Featured Resource: QGIS, a Free, Open Source Mapping Platform

This week, geographers around the globe took some time to celebrate the software that allows them to analyze, well, that very same globe. November 13th marked the 20th annual GIS Day,  an “international celebration of geographic information systems,” as the official GIS Day website puts it.

the words "GIS day" in a stylized font appear below a graphic of a globe with features including buildings, trees, and water

But while GIS technology has revolutionized the way we analyze and visualize maps over the past two decades, the high cost of ArcGIS products, long recognized as the gold standard for cartographic analysis tools, is enough to deter many people from using it. At the University of Illinois and other colleges and universities, access to ArcGIS can be taken for granted, but many of us will not remain in the academic world forever. Luckily, there’s a high-quality alternative to ArcGIS for those who want the benefits of mapping software without the pricetag!

the QGIS logo

QGIS is a free, open source mapping software that has most of the same functionality as ArcGIS. While some more advanced features included in ArcGIS do not have analogues in QGIS, developers are continually updating the software and new features are always being added. As it stands now, though, QGIS includes everything that the casual GIS practitioner could want, along with almost everything more advanced users need.
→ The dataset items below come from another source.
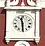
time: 11:29
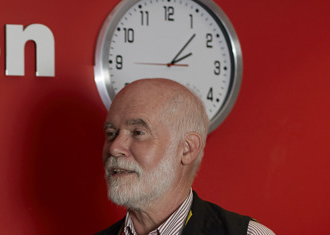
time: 2:07
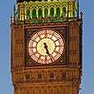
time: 5:26
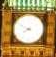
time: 7:49
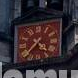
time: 4:37
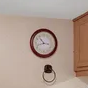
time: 10:42
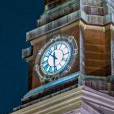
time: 10:30
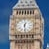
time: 12:28
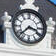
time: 3:37
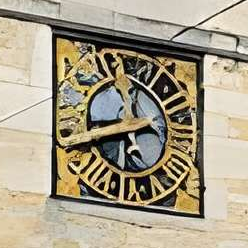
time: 11:41
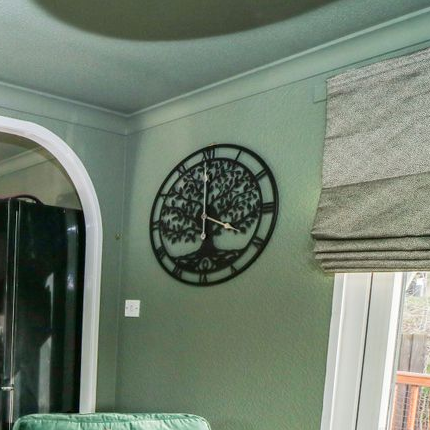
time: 5:59
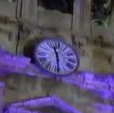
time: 11:29
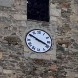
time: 3:50
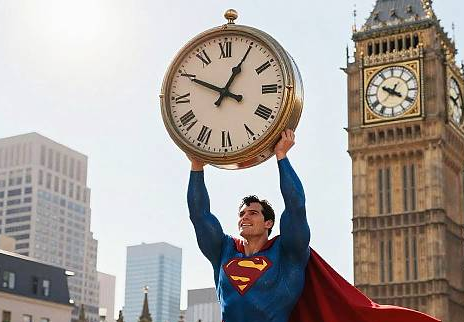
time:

As is often the case with open source software alternatives, QGIS has a large, vibrant community of supporters, and its developers have put together tons of documentation on how to use the program, such as this user guide. Generally speaking, if you have any experience with ArcGIS it’s very easy to learn QGIS—for a picture of the learning curve, think somewhere along the lines of switching from Microsoft Word to Google Docs. And if you don’t have experience, the community is there to help! There are many guides to getting started, including the one listed in the above link, and more forum posts of users working through questions together than anyone could read in a lifetime.